## AUFGABE 1
Übersetze bitte aus dem Text über Lehrer und Gericht den Satz „Keiner von uns sollte sich in die Stellung eines Meisters oder Lehrers drängen.“ ins Englische.
## AUFGABE 2
Schreib aus dem Text über Lehrer und Gericht den Abschnitt von „Andere Schriftstellen lassen“ bis „veranlassen, uns zurückzuhalten.“ wortgetreu ab.
## AUFGABE 3
Führe den Text über Lehrer und Gericht im Anschluss an seinen letzten Satz weiter.

## LESETEXT
Andere Schriftstellen lassen keinen Zweifel daran, daß es Gott gefällt, unter anderen Gaben in der Versammlung Lehrer zu erwecken, und alle diese Gaben sollten wir dankbar annehmen. Die Verse vor uns sprechen nicht im mindesten dagegen, aber sie warnen uns vor dem Wunsch, der dem Fleisch so natürlich ist, beständig zu belehren und für andere Leute Gesetze zu machen. Die Tatsache, daß solche, die lehren, ein schwereres Gericht empfangen, verglichen mit solchen, die belehrt werden, mag uns wohl veranlassen, uns zurückzuhalten.

Jakobus bringt hier nur zur Geltung, was der Herr Jesus selbst in Matthäus 23,13-16 lehrte, als Er sich an die Schriftgelehrten und Pharisäer wandte, die die selbsternannten religiösen Lehrer damaliger Tage waren. Im Licht dieser Verse gibt es offensichtlich unterschiedliche Grade in der Schwere des göttlichen Gerichts, so daß von denen, die mehr Licht und Einsicht haben, auch mehr erwartet wird und sie nach strengeren Maßstäben gerichtet werden. Außerdem ist deutlich, daß wir gemäß dem Platz, den wir einnehmen, beurteilt werden, ob wir dahin von Gott berufen worden sind oder nicht. Keiner von uns sollte sich in die Stellung eines Meisters oder Lehrers drängen. Anderseits, wenn Gott wirklich einen Bruder berufen hat, ein Lehrer zu sein oder irgendeinen anderen Dienst aufzunehmen, wehe ihm, wenn er sich um seine Verantwortung drückt und sein Pfund in ein Schweißtuch einbindet.

## VORLIEGENDE AUFLISTUNG

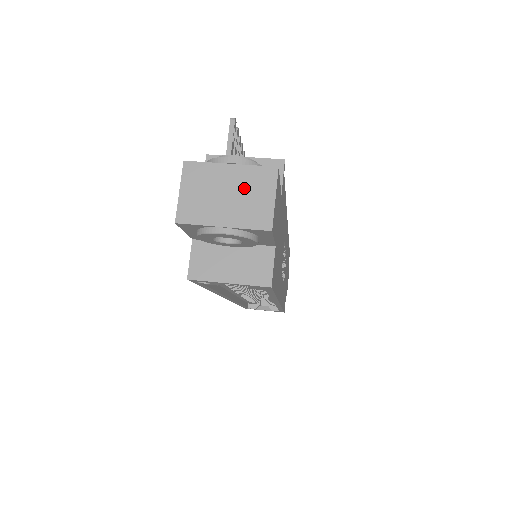
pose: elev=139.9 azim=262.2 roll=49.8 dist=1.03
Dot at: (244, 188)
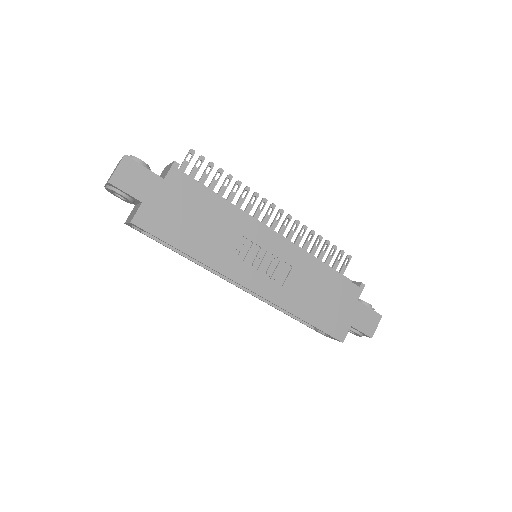
Dot at: occluded
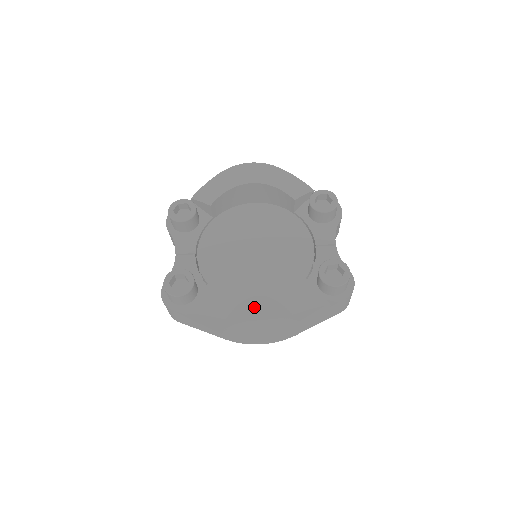
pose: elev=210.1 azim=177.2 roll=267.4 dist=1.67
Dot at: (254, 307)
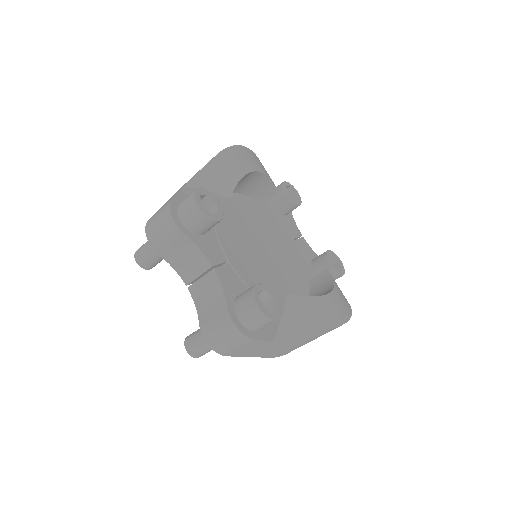
Dot at: (339, 309)
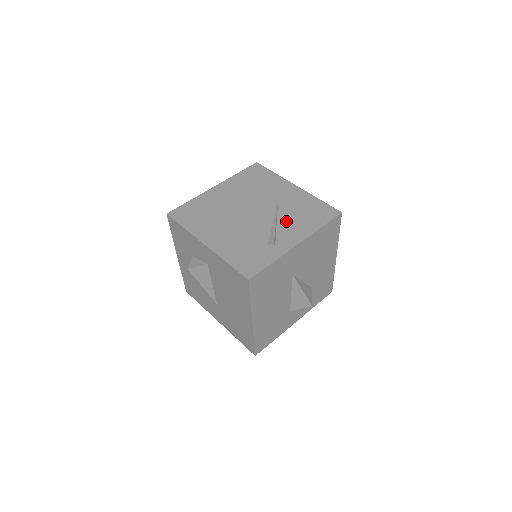
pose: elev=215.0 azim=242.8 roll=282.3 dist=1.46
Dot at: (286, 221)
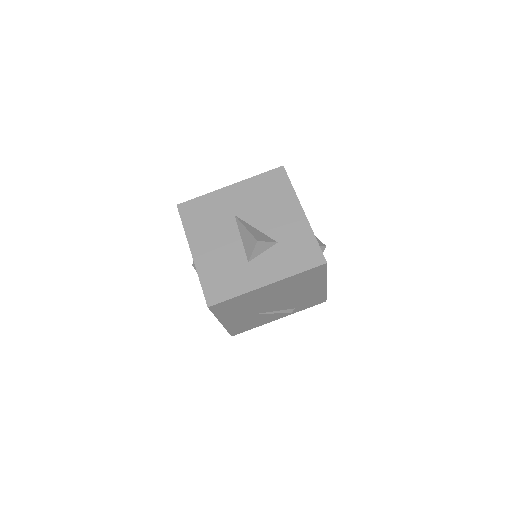
Dot at: occluded
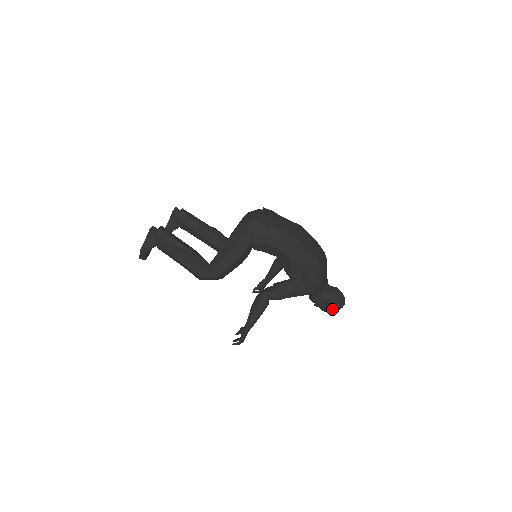
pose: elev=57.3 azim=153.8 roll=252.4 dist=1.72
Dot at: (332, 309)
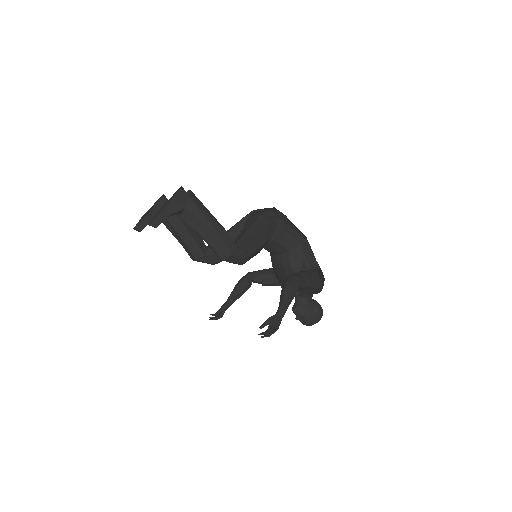
Dot at: (316, 318)
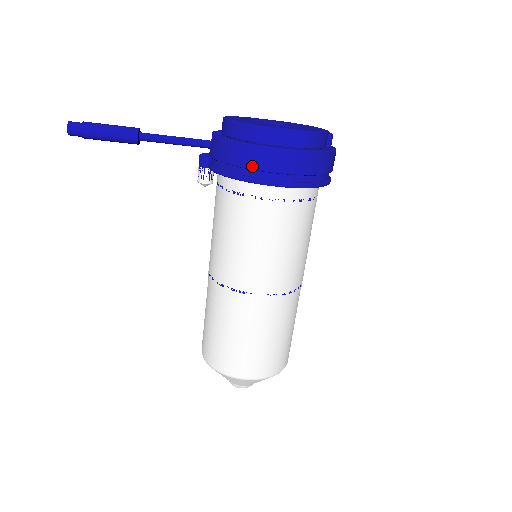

## LÖSUNG 1
None of us should push ourselves into the position of a master or teacher.

## LÖSUNG 2
Andere Schriftstellen lassen keinen Zweifel daran, daß es Gott gefällt, unter anderen Gaben in der Versammlung Lehrer zu erwecken, und alle diese Gaben sollten wir dankbar annehmen. Die Verse vor uns sprechen nicht im mindesten dagegen, aber sie warnen uns vor dem Wunsch, der dem Fleisch so natürlich ist, beständig zu belehren und für andere Leute Gesetze zu machen. Die Tatsache, daß solche, die lehren, ein schwereres Gericht empfangen, verglichen mit solchen, die belehrt werden, mag uns wohl veranlassen, uns zurückzuhalten.

## LÖSUNG 3
Die einfache Wahrheit ist, daß wir alle oft straucheln. Die meisten Verstöße haben mit unserem Reden zu tun; und in unseren Worten Gott gegenüber zu straucheln, ist besonders ernst, wenn wir Lehrer sind, weil wir durch Worte lehren. Mose illustriert den Gedanken. Er war ein von Gott erweckter und ausgerüsteter Lehrer, und deshalb sollten seine Worte Gottes Worte sein. Wenn er im Wort strauchelte, traf ihn ein weit schwereres Gericht, als es einen gewöhnlichen Israeliten in seiner Sünde getroffen hätte.

Wie sind Zungensünden so alltäglich! Wir alle straucheln oft, und in unseren Worten sehr oft. Daher ist es so, daß man von einem Menschen, der nicht im Wort strauchelt, als von einem „vollkommenen Mann“ sprechen kann, der sozusagen den letzten Schliff erlangt hat. Er ist außerdem fähig, sich selbst in allem zu beherrschen. Wenn wir an uns selbst denken oder auch auf andere schauen, mögen wir wohl fragen, wo wir diesen so selbstbeherrschten und vollkommenen Mann finden. Wir kennen ihn nicht. Nun, das sollte uns lehren, daß wir langsam sind, den Platz eines Lehrers einzunehmen; denn es ist so überaus wichtig, daß jemand, der danach strebt, ein Lehrer über andere zu sein, zuerst Lehrer über sich selbst ist.

Der Apostel fährt noch fort, in leicht verständlicher Sprache über unsere Zunge zu sprechen, und benutzt dazu zwei ausdrucksvolle Bilder: zuerst den Zaum oder das Gebiß, um Pferde zu leiten; zweitens das Ruder, um Schiffe zu steuern.

Das Gebiß ist ein sehr kleines Gerät im Vergleich zu der Größe eines Pferdes, doch durch diese einfache Vorrichtung gewinnt ein Mann die vollständige Herrschaft und, sobald das Tier daran gewöhnt und fügsam ist, genügt sie, seinen ganzen Körper zu lenken.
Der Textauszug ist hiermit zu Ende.